Family First: Discharge without conviction for domestic violence sends 'dangerous message'

Stuff 11 June 2018
Family First Comment: If we’re saying “It’s not OK”, then serious violence like this should not be ignored or decriminalised! 

A families advocate and an anti-violence campaigner have spoken out against a court’s refusal to review a decision to grant a man who seriously injured his wife a discharge without conviction.

Family First national director Bob McCoskrie and Taranaki Safe Families Trust acting co-ordinator Mary Beaumont are speaking out after last week’s High Court ruling to refuse to grant leave for police to appeal against a district court decision to grant Wilfred Lawrence DSouza a discharge without conviction for a violent assault he meted out to his wife with an electrical cord.

The victim was left with serious welts and bruising to her legs.

 “The discharge without any conviction being recorded for such a serious attack sends a dangerous message and sets a disturbing precedent,” McCoskrie said in a written statement.​

He said the law had to reinforce the “It’s Not OK”  message given to communities around the country and judicial decisions like this sent the “wrong message” to society.

“The finger is often pointed at communities to do more and speak up, but politicians and the legal system must also reflect the revulsion that NZ families have towards family violence of this nature,” he said.

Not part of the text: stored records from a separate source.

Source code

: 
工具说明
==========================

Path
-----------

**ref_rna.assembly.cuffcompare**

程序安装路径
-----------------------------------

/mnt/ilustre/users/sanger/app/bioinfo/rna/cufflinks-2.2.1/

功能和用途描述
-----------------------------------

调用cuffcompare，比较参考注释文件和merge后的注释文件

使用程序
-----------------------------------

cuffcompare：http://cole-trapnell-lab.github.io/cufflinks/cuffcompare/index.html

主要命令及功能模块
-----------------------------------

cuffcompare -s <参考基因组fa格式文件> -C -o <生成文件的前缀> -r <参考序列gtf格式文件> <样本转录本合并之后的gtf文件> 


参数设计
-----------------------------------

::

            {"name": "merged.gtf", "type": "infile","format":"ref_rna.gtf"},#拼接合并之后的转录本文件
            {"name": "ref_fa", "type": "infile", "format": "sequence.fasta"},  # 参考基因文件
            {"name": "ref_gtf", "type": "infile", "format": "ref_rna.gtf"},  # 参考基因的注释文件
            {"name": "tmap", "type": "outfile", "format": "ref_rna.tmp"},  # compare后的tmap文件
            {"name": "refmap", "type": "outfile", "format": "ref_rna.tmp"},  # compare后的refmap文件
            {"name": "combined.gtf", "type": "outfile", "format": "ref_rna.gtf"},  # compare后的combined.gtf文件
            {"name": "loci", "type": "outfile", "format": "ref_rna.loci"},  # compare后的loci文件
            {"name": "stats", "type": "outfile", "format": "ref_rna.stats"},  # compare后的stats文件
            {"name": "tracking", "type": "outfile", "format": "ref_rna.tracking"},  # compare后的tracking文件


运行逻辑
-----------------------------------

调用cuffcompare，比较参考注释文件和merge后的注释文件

In DSouza’s case, he had pleaded guilty to a charge of assaulting his wife with a blunt instrument after an incident at their home in April 2017, which began when he arrived home after a day out drinking and fishing with friends.

After he discovered his wife had locked herself in the bedroom, he  banged on the door – which broke the lock –  and then threatened to harm himself.

When his wife called him a “zero” he hit her with an open hand before picking up an electrical cord and striking the victim around the legs and hands.

At DSouza’s sentencing in March, he was discharged without conviction by New Plymouth District Court Judge Chris Sygrove.